We got in a boat and went to Lord Kitchener's botanical garden island. Lots of green, lots of stray cats, lots of ghosts of English officers and ladies in nineteenth century costumes promenading up and down the paths between the palms and ferns and coffee trees. Er, coffee bushes. Lots of greenery. Then we sailed to the north bank of the Nile and were suddenly in desert again. My camel's name was Mona Lisa. There was Mickey Mouse, Superman, etc. They all bawled like those creatures in the Star Wars movies. They all had bad teeth. They all shook every bone in your body when they walked. And getting on and off wasn't too fun either.
"Nuh-uh. You ain't getting me on one of them," stated Amy.

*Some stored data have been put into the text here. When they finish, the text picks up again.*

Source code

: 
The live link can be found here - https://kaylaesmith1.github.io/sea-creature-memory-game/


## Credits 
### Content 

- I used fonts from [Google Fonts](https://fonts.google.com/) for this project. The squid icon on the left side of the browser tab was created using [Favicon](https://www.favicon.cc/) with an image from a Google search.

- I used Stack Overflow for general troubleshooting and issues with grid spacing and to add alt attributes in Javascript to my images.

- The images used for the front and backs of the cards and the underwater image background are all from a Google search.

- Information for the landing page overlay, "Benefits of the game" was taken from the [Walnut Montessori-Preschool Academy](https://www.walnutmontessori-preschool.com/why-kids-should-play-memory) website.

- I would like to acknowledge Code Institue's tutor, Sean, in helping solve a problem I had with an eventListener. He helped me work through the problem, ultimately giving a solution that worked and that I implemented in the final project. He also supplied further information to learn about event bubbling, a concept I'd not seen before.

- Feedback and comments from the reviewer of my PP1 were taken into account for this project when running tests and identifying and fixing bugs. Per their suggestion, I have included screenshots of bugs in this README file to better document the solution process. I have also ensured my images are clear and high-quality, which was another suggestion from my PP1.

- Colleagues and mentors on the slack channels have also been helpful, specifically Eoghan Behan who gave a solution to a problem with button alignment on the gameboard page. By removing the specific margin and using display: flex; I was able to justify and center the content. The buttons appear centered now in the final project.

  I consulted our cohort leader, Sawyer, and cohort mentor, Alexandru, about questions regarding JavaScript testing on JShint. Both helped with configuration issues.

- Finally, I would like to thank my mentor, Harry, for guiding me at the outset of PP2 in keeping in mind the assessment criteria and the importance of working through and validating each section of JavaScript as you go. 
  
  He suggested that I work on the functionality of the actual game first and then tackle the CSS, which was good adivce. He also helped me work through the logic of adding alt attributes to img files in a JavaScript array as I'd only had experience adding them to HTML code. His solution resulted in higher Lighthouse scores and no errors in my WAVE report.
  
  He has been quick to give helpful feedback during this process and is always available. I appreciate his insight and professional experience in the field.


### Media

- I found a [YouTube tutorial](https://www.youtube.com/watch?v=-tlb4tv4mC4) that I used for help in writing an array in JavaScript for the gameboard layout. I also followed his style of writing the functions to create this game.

"I'll give you ten Egyptian pounds if you do it."
"Hell no."
"15 Egyptian pounds."
"You must be crazy. Them animals is mean. And they have bad breath too."
"15 Egyptian pound and a dollar. Last offer."
"Not me! Unh-uh. No way."
"Okay. You turned down my last offer. Now you gotta do it for free." Amy and I compromised. She rode a donkey. 15 camel riders looking like Lawrence of Arabia at the siege of Acaba plus Amy on a donkey. Cute.
So we rode out and up into the desert stronghold of the St. Simeon Monastery ruins. And I didn't get bit by a camel or nothing. The monastery was a fortress-like edifice about the size of a small stone mountain; with a view of hills and dunes in every direction. The high walls were of brick. The monastery was formidable, meant to repel the most dangerous barbarian, the longest siege.
Inside the crumbling walls and blue-sky-roofed main basilica, there was the cross-like layout common to all older churches; naves and all. On the walls of the basilica were dimly limned paintings of the apostles -- probably painted by monks from a linage whose predecessors knew Jesus himself. The place had a quiet and holy feeling. I kissed my fingers and touched them to a wall, a Christian gesture of reverence.